▶ **Task details**:
Find the line with "thumb cmc: (1165, 880)". Repeat it and each line after it, exactly, down to the end of the records below.

⁂

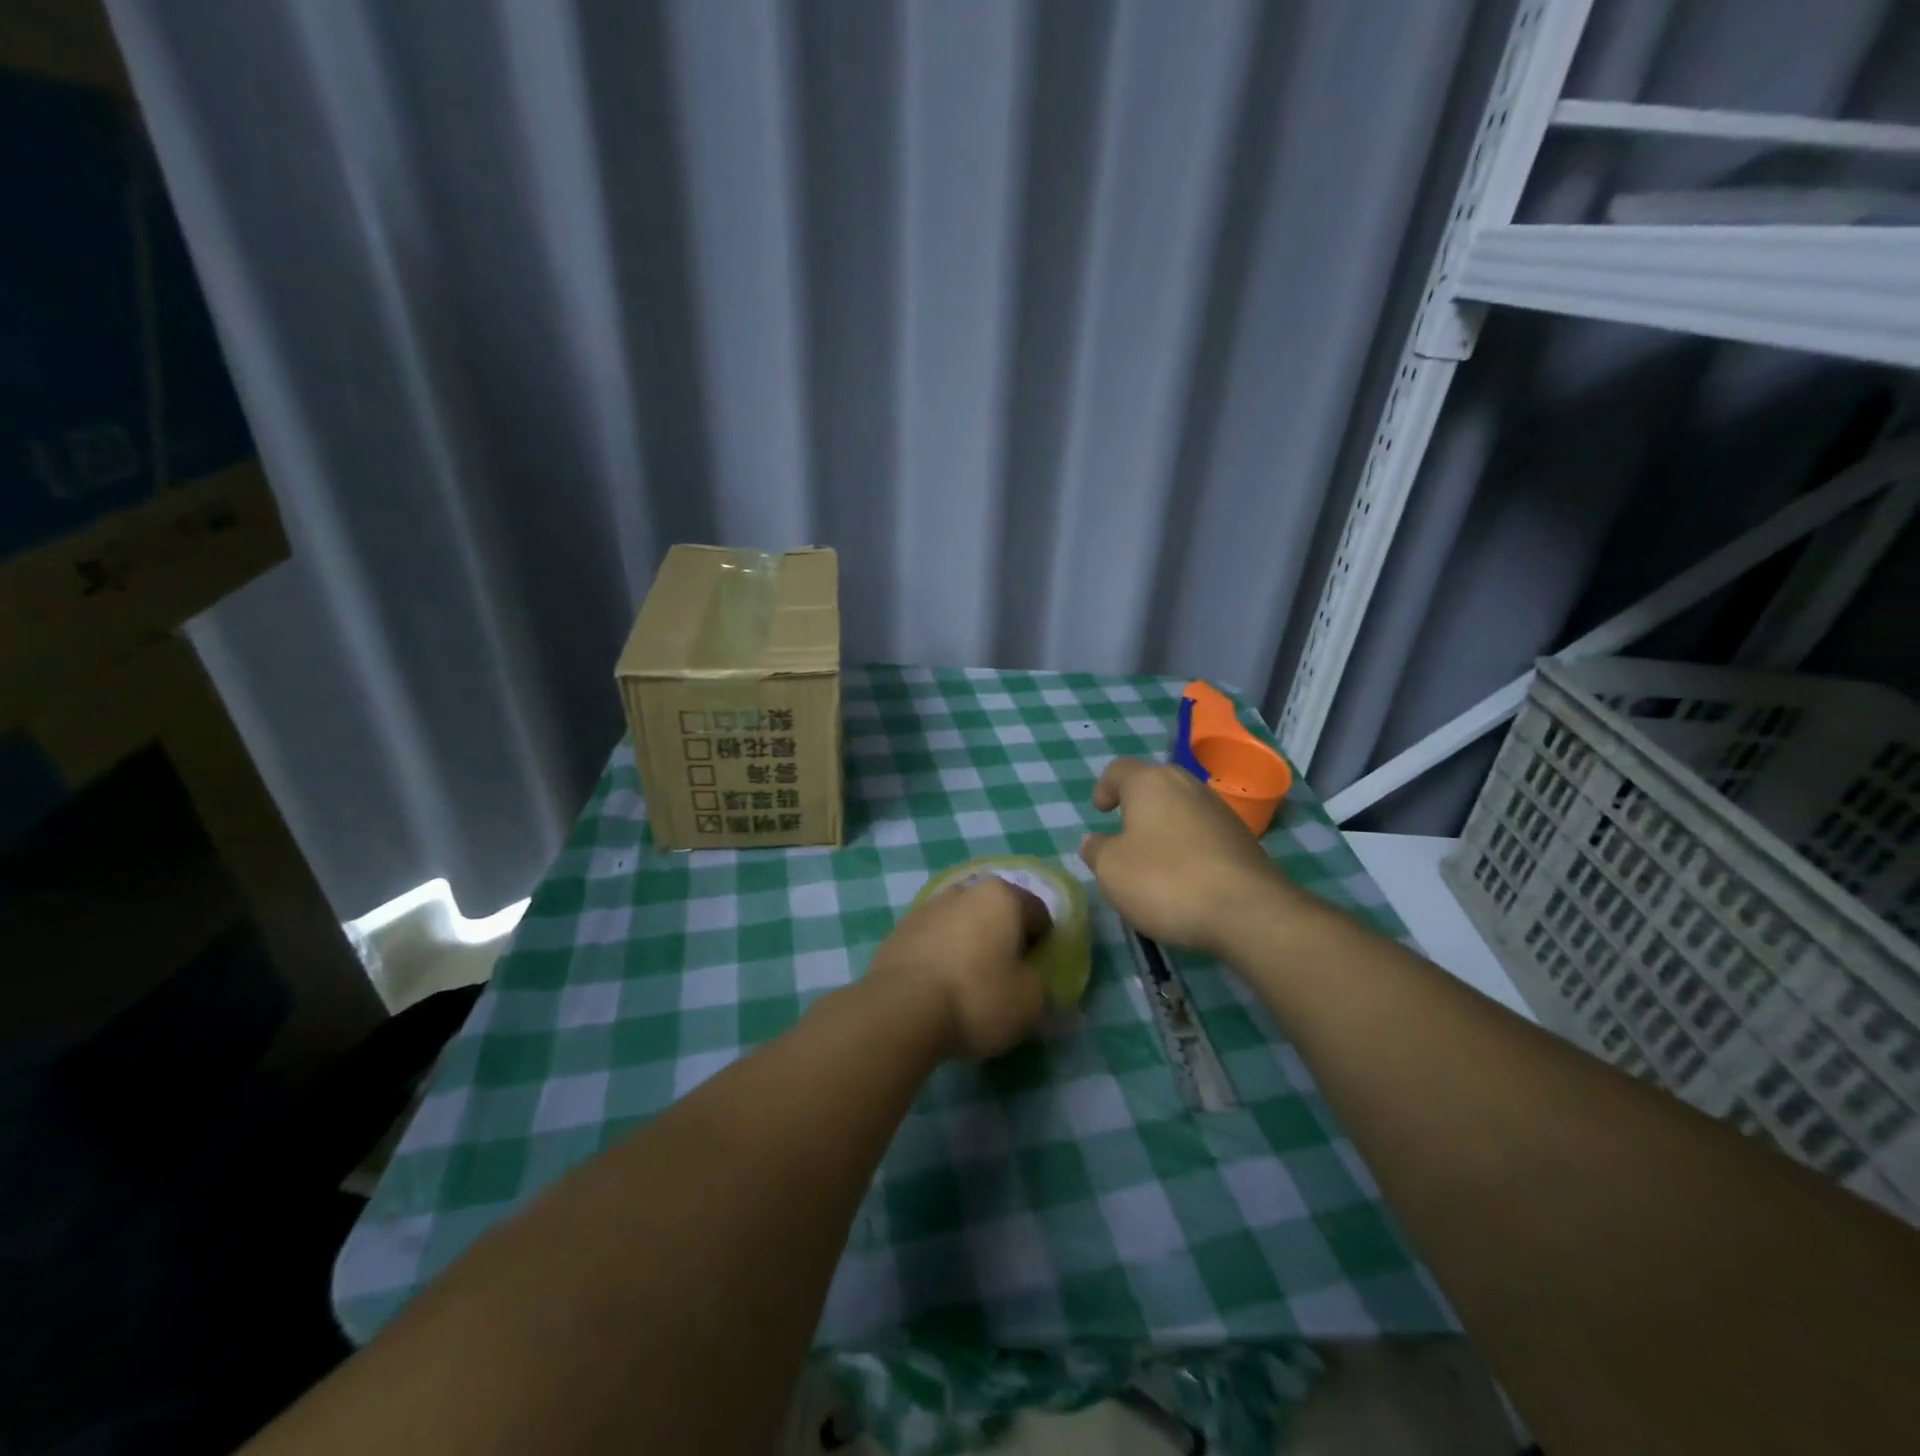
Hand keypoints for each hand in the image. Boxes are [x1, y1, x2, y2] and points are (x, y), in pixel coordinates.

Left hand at [866, 877, 1050, 1059]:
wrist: (900, 1011)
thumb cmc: (977, 997)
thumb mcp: (1030, 1001)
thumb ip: (1042, 984)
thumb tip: (1032, 980)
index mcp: (1001, 897)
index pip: (1038, 913)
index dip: (1043, 944)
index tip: (1035, 974)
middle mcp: (963, 891)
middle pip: (996, 913)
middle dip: (1003, 939)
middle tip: (1004, 979)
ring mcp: (926, 908)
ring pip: (961, 924)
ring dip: (969, 946)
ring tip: (967, 987)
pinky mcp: (898, 931)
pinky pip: (932, 941)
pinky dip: (940, 957)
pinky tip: (937, 989)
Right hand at [1078, 757, 1293, 954]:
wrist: (1247, 911)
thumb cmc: (1165, 880)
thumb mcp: (1111, 869)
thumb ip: (1096, 850)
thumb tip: (1094, 841)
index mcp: (1150, 782)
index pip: (1119, 770)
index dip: (1105, 787)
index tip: (1100, 811)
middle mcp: (1187, 785)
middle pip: (1155, 784)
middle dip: (1137, 805)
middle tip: (1124, 833)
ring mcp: (1220, 810)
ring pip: (1182, 808)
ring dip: (1165, 827)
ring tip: (1153, 861)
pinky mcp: (1242, 839)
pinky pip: (1204, 833)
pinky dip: (1189, 847)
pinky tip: (1185, 878)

⁂

▶ **Reply**:
thumb cmc: (1165, 880)
thumb mcp: (1111, 869)
thumb ip: (1096, 850)
thumb tip: (1094, 841)
index mcp: (1150, 782)
index pip: (1119, 770)
index dip: (1105, 787)
index tip: (1100, 811)
middle mcp: (1187, 785)
middle pip: (1155, 784)
middle dip: (1137, 805)
middle tip: (1124, 833)
ring mcp: (1220, 810)
ring pip: (1182, 808)
ring dip: (1165, 827)
ring tip: (1153, 861)
pinky mcp: (1242, 839)
pinky pip: (1204, 833)
pinky dip: (1189, 847)
pinky tip: (1185, 878)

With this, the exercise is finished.